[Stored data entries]
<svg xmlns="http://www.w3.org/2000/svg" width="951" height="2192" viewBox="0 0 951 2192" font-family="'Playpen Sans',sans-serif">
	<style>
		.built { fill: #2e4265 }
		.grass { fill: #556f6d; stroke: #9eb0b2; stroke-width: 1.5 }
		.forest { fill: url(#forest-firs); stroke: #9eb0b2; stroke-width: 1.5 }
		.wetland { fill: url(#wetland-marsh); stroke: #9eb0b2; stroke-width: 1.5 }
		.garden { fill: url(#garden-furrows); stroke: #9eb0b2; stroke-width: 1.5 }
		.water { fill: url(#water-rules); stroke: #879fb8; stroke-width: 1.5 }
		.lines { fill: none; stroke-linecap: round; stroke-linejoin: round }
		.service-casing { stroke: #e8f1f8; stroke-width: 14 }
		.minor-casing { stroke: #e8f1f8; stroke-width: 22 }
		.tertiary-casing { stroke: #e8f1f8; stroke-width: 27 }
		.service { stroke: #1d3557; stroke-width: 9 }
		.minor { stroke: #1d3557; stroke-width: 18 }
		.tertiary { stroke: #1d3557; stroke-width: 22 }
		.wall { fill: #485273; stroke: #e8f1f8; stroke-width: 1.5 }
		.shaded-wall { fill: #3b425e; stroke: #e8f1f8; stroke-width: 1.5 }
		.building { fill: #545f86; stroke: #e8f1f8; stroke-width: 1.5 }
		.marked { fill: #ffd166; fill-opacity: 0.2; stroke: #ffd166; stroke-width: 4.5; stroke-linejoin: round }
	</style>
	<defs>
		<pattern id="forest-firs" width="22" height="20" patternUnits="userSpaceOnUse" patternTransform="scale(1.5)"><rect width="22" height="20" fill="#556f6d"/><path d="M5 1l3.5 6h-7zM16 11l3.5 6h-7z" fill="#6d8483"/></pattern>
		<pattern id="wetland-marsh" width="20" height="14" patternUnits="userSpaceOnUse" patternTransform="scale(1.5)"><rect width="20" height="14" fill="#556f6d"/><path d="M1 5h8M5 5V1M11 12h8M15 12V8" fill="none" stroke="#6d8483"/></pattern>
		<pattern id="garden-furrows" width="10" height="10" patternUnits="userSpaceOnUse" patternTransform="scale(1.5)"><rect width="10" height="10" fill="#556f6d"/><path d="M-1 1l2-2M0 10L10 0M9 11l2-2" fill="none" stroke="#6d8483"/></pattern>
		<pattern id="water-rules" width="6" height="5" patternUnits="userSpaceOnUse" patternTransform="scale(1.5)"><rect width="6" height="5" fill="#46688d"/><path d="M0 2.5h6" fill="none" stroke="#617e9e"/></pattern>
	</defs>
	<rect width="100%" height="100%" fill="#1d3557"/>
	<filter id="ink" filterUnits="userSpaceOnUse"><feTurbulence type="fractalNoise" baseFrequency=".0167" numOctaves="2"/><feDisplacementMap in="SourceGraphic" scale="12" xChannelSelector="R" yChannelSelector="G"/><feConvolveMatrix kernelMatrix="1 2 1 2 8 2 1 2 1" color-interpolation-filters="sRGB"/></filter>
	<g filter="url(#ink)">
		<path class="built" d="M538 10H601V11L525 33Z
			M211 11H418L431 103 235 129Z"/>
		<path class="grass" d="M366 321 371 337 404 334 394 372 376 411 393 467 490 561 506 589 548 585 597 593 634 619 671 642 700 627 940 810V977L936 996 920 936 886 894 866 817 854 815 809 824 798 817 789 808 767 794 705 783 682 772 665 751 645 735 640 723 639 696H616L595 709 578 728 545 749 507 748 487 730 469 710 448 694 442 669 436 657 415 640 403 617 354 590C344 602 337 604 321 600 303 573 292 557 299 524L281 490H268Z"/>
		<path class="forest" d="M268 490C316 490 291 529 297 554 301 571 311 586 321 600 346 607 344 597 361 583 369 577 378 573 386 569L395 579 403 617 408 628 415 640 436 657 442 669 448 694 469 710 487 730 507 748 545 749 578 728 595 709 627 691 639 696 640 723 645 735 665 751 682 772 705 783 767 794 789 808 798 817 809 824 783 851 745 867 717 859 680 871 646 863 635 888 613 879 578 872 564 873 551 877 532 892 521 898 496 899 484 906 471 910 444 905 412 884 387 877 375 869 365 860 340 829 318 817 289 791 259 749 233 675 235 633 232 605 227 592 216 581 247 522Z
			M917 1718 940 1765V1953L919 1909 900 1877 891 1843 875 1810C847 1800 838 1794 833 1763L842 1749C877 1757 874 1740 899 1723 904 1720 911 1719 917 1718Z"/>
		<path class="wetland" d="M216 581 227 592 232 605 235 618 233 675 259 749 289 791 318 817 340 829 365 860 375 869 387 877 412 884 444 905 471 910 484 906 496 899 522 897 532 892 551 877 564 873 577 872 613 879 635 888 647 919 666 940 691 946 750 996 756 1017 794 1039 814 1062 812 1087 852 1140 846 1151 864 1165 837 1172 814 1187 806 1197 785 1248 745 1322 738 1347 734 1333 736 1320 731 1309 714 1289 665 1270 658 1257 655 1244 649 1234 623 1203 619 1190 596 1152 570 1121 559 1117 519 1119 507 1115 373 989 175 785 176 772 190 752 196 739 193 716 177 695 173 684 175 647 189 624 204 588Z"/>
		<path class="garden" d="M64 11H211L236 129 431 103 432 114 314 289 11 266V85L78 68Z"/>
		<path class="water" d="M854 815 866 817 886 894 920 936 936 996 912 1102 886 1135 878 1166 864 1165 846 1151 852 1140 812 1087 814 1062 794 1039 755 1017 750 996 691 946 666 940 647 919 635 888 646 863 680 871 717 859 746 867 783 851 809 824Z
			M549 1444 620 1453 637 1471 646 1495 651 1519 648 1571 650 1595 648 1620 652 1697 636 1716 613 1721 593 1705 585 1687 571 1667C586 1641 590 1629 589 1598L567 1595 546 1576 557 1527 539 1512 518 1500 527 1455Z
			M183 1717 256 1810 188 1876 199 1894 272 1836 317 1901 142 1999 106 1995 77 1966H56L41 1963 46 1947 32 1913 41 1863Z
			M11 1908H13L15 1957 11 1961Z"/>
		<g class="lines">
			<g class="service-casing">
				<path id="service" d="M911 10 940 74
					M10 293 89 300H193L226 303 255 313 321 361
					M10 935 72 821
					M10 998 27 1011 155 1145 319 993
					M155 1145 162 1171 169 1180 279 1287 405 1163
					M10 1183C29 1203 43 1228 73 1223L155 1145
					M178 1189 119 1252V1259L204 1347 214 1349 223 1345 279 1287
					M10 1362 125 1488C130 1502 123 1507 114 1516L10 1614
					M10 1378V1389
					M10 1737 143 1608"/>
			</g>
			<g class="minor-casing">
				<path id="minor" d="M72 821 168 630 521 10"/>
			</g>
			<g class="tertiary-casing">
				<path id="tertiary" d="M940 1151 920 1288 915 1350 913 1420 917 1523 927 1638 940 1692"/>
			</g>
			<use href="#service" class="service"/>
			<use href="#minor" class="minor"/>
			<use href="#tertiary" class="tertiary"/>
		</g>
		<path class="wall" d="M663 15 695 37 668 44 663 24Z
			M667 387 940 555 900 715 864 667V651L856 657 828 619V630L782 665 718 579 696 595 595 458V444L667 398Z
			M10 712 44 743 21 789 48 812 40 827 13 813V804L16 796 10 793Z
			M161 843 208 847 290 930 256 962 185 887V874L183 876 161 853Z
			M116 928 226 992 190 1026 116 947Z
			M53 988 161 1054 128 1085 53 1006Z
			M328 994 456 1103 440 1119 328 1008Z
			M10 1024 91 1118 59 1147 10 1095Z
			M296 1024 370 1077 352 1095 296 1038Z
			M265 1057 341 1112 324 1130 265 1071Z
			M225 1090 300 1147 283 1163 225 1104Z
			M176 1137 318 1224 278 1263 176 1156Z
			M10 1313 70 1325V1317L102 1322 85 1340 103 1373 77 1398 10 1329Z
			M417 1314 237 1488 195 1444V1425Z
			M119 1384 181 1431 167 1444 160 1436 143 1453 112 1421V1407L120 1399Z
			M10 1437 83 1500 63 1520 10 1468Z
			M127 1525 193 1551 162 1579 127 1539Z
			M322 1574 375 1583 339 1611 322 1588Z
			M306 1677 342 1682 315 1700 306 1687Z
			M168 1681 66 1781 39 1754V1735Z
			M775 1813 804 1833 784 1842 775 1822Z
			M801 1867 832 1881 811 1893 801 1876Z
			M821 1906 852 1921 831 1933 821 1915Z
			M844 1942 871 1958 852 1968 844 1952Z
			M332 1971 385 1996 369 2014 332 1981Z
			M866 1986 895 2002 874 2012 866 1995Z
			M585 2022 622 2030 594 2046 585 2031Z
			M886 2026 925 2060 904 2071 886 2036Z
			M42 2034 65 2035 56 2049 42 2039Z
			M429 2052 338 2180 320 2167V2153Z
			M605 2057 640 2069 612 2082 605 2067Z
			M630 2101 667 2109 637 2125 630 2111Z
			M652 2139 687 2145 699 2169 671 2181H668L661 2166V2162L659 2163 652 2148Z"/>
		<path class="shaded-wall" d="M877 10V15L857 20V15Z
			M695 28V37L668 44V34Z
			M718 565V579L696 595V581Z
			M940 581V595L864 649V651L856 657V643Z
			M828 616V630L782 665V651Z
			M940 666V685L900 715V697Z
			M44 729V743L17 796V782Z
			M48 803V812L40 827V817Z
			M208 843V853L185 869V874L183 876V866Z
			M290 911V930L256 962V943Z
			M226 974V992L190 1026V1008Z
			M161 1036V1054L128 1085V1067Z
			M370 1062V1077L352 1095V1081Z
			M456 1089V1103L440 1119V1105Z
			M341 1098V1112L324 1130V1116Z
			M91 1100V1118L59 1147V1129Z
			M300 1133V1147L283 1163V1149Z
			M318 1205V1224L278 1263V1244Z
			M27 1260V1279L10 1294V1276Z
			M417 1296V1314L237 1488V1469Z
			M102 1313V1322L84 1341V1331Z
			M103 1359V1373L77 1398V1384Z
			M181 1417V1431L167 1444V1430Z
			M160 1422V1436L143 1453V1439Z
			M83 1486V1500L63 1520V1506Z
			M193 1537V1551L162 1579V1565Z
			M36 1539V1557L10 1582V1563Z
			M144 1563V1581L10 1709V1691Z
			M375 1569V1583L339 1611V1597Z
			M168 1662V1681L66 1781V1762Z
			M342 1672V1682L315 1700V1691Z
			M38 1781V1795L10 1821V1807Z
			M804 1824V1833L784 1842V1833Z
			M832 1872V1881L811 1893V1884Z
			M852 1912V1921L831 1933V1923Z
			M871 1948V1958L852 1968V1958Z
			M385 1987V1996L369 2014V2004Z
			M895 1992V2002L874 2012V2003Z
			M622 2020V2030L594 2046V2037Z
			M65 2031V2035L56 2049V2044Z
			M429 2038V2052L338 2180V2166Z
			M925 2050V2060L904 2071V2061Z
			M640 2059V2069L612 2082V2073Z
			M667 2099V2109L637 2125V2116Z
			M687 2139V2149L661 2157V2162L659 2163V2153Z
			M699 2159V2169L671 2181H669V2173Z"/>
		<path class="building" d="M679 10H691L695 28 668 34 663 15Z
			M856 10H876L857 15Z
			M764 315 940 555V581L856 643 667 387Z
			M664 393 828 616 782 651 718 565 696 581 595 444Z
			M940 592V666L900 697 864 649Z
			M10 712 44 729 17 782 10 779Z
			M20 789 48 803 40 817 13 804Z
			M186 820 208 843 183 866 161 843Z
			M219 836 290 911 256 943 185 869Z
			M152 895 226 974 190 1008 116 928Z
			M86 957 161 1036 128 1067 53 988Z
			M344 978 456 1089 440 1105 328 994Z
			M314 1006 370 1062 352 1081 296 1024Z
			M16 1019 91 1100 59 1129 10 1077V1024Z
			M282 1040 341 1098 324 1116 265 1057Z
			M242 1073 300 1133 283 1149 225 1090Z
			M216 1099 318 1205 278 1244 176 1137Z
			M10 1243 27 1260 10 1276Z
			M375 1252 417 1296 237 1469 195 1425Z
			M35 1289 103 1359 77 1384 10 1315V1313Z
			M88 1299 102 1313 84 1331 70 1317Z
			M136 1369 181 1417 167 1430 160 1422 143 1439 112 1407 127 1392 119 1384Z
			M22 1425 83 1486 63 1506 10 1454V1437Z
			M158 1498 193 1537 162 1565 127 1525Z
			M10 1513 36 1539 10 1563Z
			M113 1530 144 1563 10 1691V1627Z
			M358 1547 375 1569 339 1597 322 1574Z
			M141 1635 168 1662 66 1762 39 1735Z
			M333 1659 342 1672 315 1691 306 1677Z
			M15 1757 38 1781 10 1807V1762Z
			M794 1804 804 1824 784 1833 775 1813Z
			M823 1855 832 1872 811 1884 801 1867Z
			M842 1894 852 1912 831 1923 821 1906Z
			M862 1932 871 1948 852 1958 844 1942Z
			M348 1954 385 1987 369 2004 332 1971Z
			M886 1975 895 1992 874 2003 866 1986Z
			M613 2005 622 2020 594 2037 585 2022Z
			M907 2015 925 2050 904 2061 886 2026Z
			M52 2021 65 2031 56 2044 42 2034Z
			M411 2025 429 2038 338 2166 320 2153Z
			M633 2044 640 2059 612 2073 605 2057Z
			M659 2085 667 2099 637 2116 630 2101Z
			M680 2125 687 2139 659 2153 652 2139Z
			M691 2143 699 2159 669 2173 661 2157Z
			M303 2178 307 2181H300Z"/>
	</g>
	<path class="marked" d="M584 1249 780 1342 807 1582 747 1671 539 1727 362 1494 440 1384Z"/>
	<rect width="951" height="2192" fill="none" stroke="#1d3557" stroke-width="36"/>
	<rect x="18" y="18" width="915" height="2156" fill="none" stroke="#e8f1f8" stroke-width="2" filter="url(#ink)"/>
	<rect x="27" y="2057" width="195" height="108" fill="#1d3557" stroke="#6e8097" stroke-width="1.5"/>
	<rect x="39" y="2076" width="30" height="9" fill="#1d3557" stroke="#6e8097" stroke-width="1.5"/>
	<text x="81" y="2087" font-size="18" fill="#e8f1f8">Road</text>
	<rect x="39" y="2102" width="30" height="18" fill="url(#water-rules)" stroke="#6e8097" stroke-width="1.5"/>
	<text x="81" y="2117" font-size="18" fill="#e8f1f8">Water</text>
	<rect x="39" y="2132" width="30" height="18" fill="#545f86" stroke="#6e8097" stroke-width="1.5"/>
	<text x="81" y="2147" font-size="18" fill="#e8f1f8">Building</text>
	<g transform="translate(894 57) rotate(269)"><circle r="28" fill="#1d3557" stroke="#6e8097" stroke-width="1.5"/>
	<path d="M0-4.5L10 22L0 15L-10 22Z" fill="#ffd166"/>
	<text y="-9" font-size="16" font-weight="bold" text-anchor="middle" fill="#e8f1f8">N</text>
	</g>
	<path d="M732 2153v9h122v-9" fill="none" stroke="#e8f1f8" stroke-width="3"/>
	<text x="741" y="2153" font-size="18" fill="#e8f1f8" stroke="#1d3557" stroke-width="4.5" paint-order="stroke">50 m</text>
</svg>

==

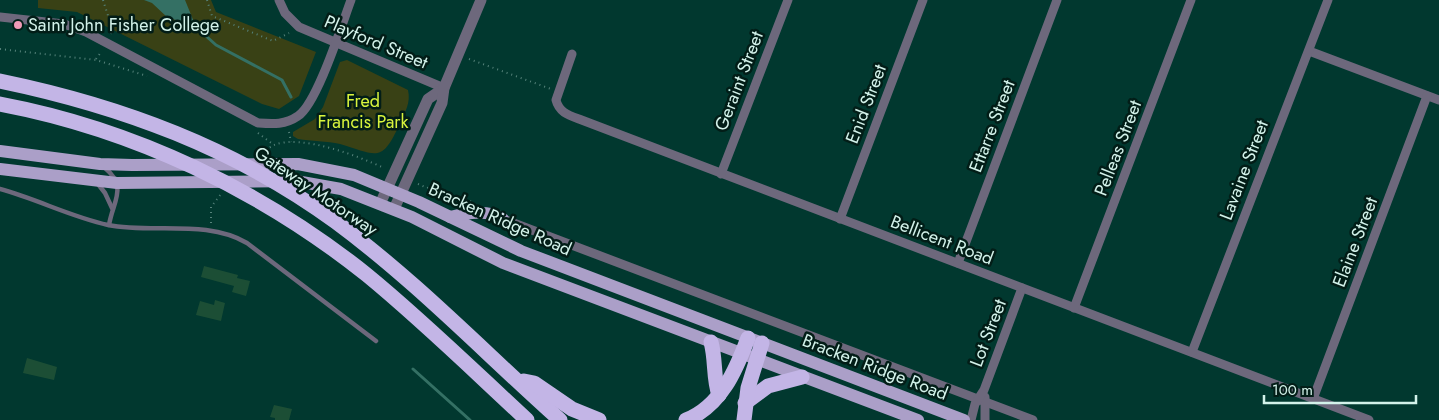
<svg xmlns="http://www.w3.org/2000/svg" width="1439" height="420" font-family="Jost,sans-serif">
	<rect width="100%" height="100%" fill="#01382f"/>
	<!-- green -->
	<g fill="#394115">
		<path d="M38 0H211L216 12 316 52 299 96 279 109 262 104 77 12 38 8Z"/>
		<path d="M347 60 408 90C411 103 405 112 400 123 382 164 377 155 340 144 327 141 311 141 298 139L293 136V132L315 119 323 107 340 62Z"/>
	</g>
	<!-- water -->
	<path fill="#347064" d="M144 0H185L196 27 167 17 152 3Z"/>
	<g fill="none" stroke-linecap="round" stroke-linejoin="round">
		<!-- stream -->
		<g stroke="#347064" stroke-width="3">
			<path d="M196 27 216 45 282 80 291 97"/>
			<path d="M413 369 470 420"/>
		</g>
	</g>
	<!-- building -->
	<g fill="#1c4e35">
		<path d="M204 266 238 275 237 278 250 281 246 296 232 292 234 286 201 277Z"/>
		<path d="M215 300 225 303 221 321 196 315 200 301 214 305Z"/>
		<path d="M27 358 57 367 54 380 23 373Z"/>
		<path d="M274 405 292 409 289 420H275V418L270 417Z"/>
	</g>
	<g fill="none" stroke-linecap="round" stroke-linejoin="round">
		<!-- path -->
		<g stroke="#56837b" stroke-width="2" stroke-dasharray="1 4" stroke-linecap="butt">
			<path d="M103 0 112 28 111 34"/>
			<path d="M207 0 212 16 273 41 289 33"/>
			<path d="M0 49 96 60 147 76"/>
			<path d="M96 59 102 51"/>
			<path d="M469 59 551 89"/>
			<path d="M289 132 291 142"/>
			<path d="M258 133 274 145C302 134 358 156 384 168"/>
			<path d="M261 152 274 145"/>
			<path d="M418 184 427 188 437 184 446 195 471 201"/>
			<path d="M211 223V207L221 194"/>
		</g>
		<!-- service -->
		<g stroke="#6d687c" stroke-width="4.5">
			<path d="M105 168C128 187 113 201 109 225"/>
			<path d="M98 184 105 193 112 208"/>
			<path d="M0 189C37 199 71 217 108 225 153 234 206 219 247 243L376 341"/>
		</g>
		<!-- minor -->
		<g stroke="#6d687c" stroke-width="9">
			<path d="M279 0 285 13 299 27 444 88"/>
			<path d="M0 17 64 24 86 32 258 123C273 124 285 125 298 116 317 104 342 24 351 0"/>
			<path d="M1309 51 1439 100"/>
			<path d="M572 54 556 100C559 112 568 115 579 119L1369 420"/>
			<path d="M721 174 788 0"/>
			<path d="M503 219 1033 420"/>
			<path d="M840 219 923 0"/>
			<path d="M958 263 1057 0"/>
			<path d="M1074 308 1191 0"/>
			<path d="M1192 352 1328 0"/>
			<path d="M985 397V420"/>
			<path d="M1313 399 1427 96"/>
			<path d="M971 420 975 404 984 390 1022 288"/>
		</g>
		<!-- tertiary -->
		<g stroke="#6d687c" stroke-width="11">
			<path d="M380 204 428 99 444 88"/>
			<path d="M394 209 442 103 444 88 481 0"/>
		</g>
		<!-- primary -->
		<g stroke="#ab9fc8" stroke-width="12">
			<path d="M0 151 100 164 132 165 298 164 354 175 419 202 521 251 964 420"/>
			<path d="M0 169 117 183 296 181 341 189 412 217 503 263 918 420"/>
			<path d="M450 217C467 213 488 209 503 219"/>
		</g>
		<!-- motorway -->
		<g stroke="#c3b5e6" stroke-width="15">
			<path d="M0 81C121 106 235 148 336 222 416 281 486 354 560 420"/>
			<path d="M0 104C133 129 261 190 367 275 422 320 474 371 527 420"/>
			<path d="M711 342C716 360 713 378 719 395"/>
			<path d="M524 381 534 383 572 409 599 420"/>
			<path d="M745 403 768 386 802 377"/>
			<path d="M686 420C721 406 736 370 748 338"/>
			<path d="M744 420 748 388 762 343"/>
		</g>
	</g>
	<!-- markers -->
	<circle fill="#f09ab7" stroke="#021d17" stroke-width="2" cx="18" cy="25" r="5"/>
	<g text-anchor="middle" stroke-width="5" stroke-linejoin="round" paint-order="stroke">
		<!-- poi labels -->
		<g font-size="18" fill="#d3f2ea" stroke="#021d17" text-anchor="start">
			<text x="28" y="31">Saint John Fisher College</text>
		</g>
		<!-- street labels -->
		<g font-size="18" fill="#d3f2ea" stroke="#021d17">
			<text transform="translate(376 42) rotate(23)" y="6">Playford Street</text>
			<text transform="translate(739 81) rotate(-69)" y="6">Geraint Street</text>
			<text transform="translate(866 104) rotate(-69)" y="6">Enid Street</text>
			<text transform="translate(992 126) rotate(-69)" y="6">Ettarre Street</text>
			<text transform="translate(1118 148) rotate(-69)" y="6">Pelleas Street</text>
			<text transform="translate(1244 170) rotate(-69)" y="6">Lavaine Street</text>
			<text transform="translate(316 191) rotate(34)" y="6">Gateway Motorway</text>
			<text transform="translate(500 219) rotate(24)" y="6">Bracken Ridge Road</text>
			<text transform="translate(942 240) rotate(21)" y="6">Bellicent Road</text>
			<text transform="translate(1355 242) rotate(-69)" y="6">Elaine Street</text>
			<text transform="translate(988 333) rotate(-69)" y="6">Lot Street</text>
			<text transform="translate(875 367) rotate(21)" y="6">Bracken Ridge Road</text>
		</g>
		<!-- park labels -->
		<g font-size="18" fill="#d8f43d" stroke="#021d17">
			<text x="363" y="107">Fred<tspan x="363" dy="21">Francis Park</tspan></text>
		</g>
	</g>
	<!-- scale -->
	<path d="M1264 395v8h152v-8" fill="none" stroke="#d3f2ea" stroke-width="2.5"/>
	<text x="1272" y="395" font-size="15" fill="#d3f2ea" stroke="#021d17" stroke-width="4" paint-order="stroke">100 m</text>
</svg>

=== Task details ===
Pull every line containing "lines" out of the entries.

=== Answer for the task ===
		.lines { fill: none; stroke-linecap: round; stroke-linejoin: round }
		<g class="lines">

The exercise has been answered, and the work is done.